Like many people, I found the densely written chapters of Herman Melville's book difficult to read. I was defeated by its size and scale, by its ambition. It was as incomprehensible as the whale itself...After my first visit to New England, I looked at it again; just as I was ready to see whales, I was ready to read Moby-Dick.
You do have to be ready but once you are it is an extraordinary book, its characteristically compendious and erratic nature described by Hoare as 'like a nineteenth century search engine'. By examining the themes of that book along with the personal history of its author Hoare's own book acts as a kind of reader to run alongside the classic text, finding informed ways to illuminate its inception, development and impact. Throughout the book the scale is massive, the import huge, quotations from the bible resonate, the focus on Melville's friendship with Nathaniel Hawthorne shines a light on even the dedication on the book's opening page.
That scale is due to the animal itself of course and firmly part of its fascination. Hoare takes the time to look at several species and in this generously illustrated book manages to cram in impressive amounts of natural history. It's filled with the kind of tidbits that you can't help but share with others: That impressive head filled with precious oil could for instance be the source of the whale's sonar ability allowing it not only to 'see' it's prey but almost to scan it, even detecting pregnancy for example, or there's the Christmas gift that JFK never received: a whale's tooth that Jackie had had engraved with the presidential seal, laid with his body in the coffin on the day before his funeral - 'the king of Camelot interred with a talisman of a heroic age'.

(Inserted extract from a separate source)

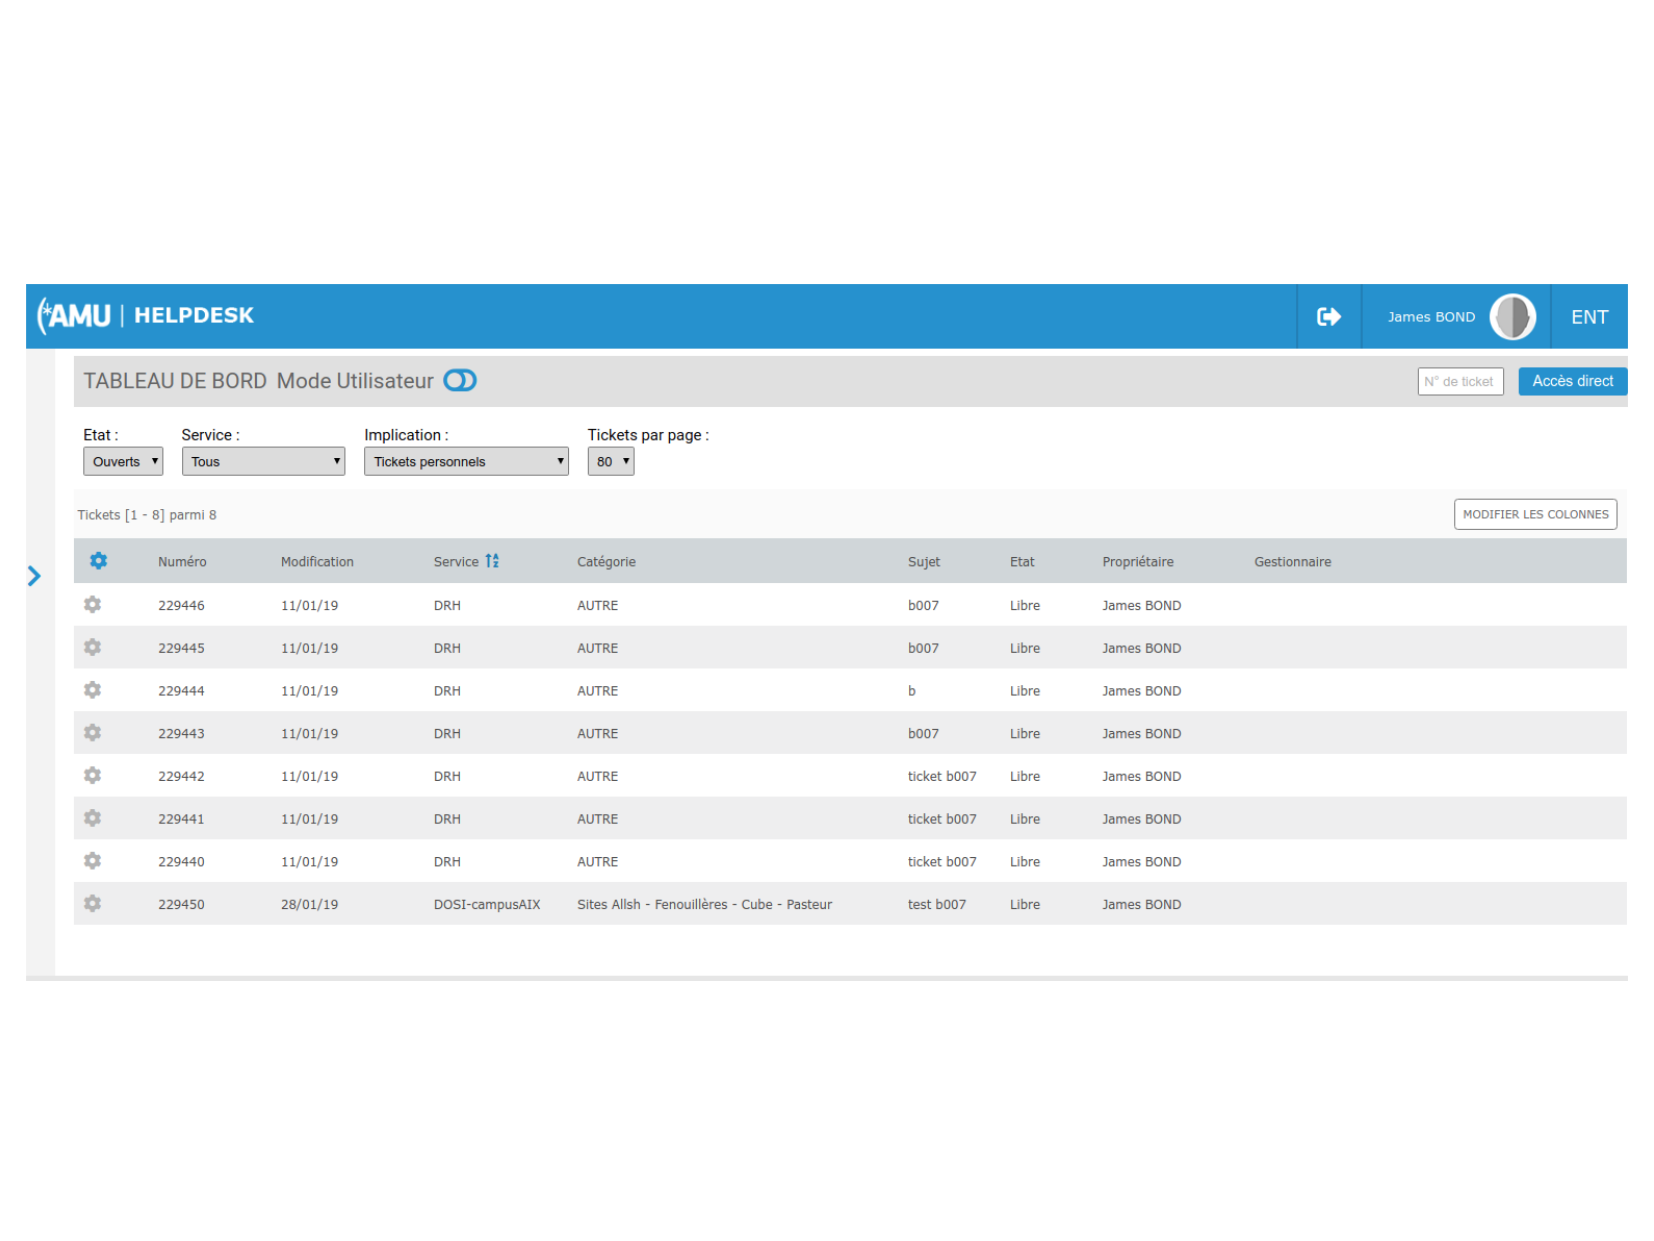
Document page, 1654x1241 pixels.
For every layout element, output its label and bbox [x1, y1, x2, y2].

picture [23, 282, 1629, 981]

Here was an animal close to me as a living creature - one that shared my heart and lungs, my mammalian qualities - but which at the same time was possessed of a supernatural physicality. Whales are visible markers of the ocean life we cannot see...yet they are entirely mutable, dreamlike because they exist in another world, because they look like we feel as we float in our dreams.

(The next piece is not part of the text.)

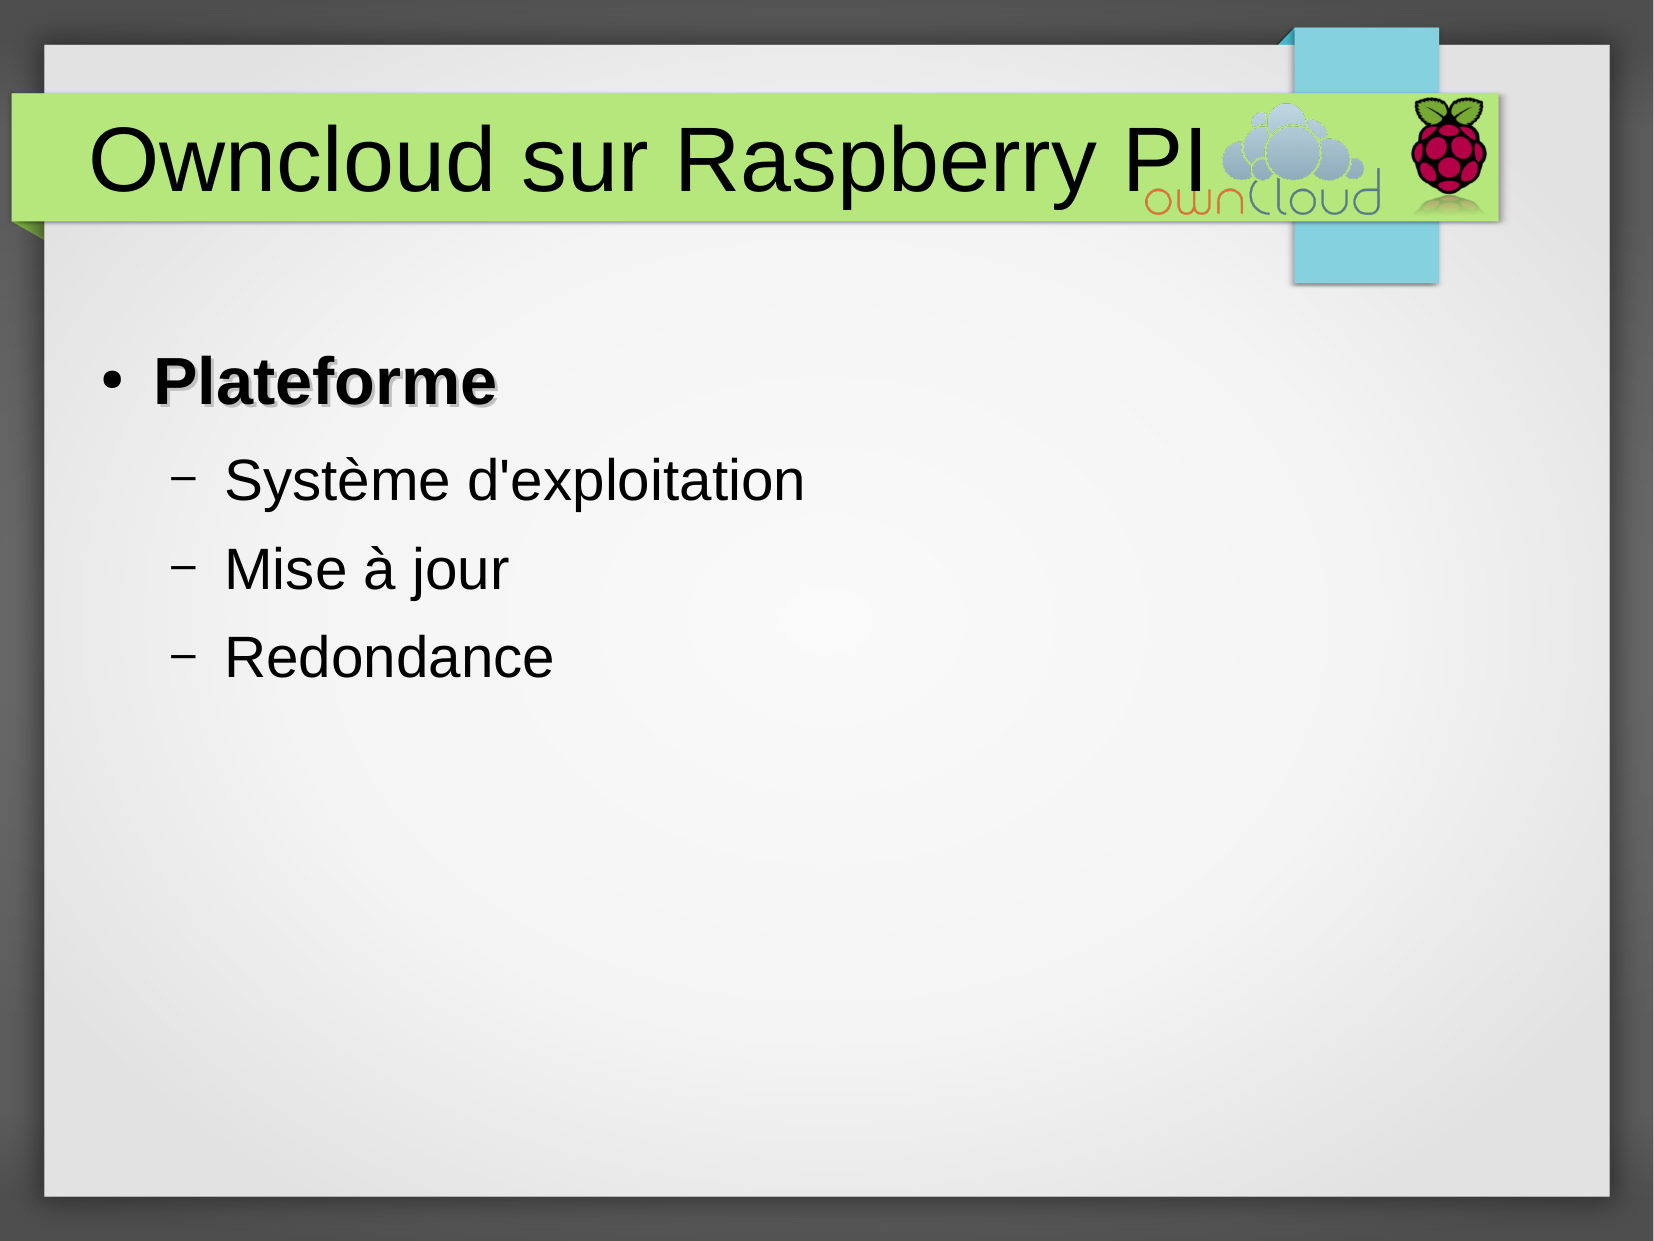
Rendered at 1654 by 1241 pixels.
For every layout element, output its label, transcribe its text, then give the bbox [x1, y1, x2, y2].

list Plateforme Système d'exploitation Mise à jour Redondance [82, 343, 1538, 1063]
picture [0, 0, 1654, 1241]
title Owncloud sur Raspberry PI [70, 106, 1229, 213]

That description of a whale could only have come from a man living in the modern age for through his examination of whaling and its history Hoare shows how perceptions of these giants have changed, the Sperm whale in particular has gone from being a fearful foe to a placid, gentle giant of the seas. 'The distance between these two notions is the distance between myth and reality, between legend and science, between human history and natural history.' There is still so much unknown about these creatures but our knowledge at its most advanced stage tells us that the potential lifespans for these giants could well be into double centuries and beyond, the important word there being potential given the reality of continued whaling under the guise of research, in spite of the threat of extinction. But there is no soapboxing or activism, just the relaying of facts imbued with a clear love and admiration for animals which we have only just begun to understand.

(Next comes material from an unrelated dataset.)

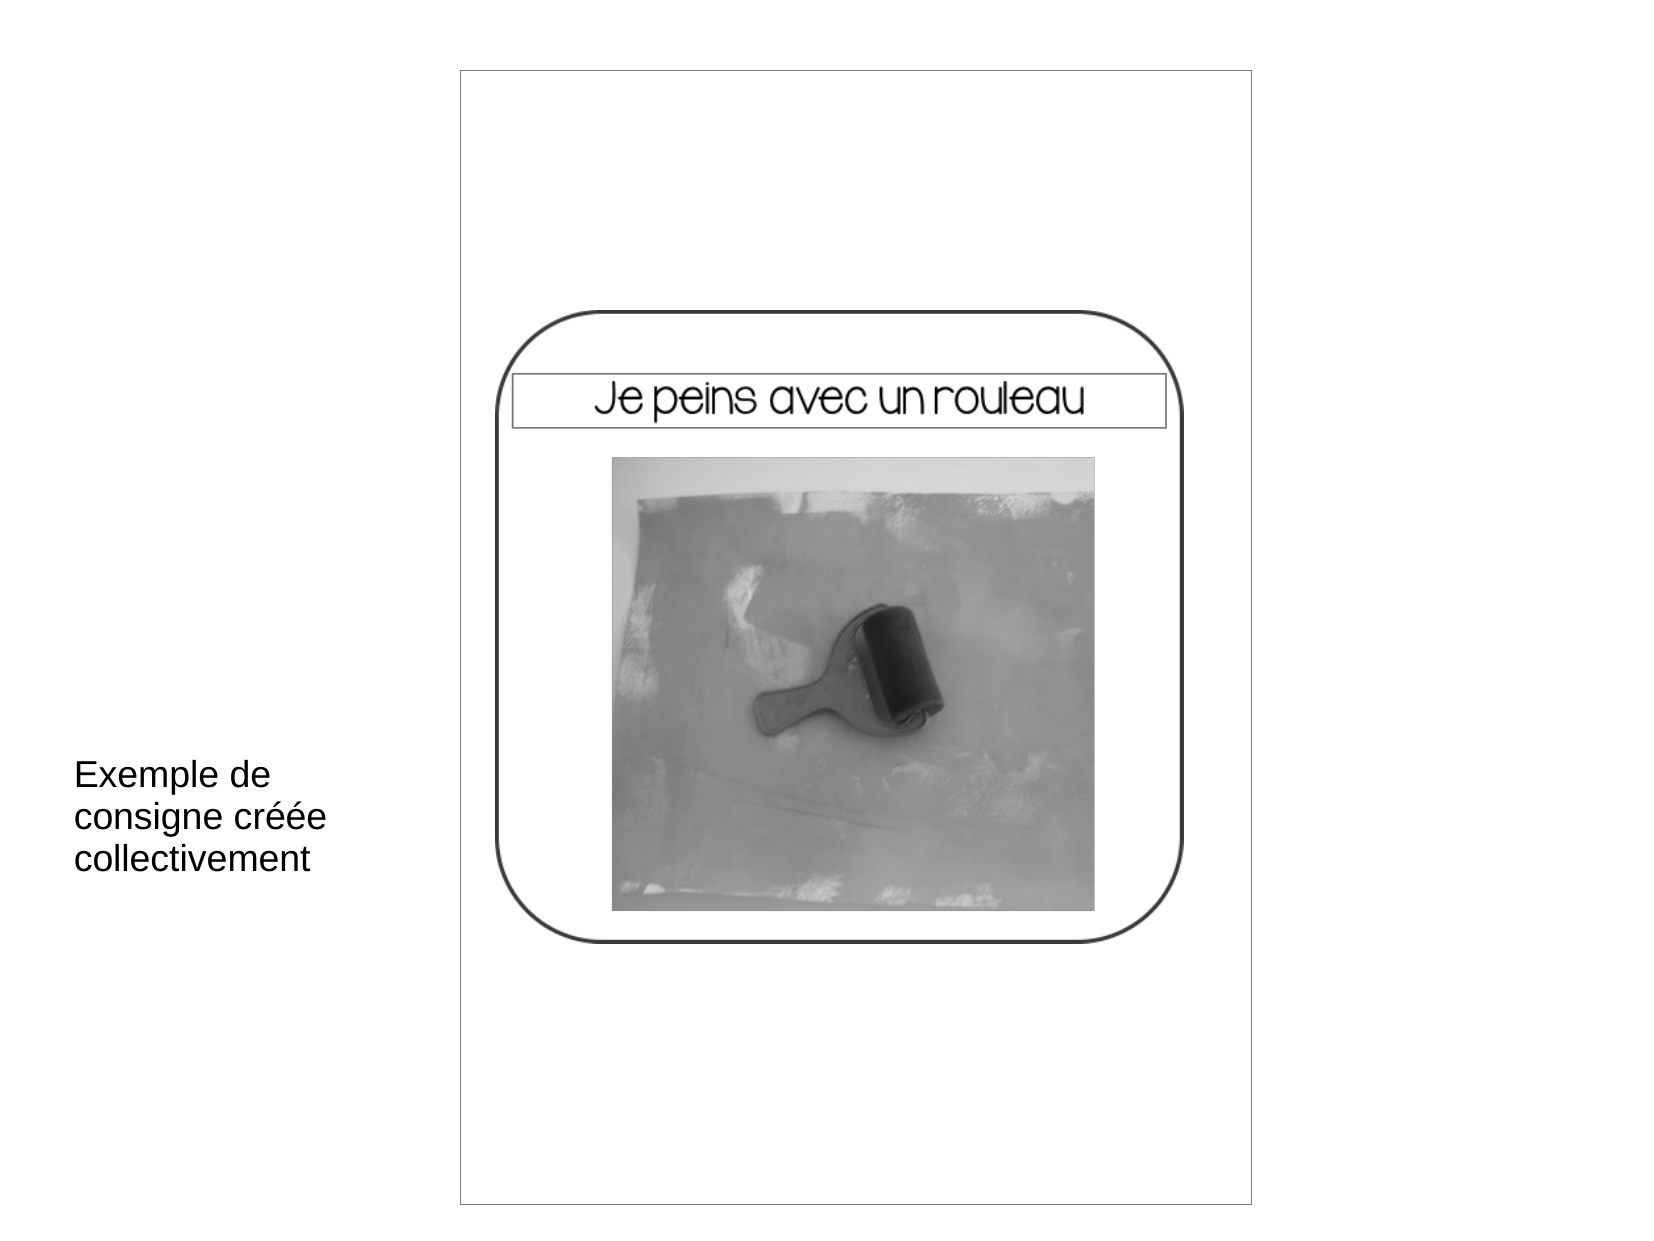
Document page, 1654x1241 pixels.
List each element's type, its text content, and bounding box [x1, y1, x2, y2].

picture [495, 310, 1184, 944]
text_box Exemple de consigne créée collectivement [59, 746, 343, 930]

That word fascination keeps popping up again and again in my mind. Whether it's the evocative description of the approach to that 'cathedral of science', the Natural History Museum, a building which manages to thrill just as much as an adult as it ever did when a child, or the magical closing chapter when Hoare returns to a more personal perspective, conquering that childhood fear to share the water with those giants we have come to know so much more about, an emotional climax to a thrilling journey. I couldn't begin to do justice to such a definitive book in a short review but only hope that for anyone tempted to make that journey I may have pushed you a little closer to the water. The writing is skilfull, the knowledge impressive, but underneath all of that what makes it live is the heart beating within.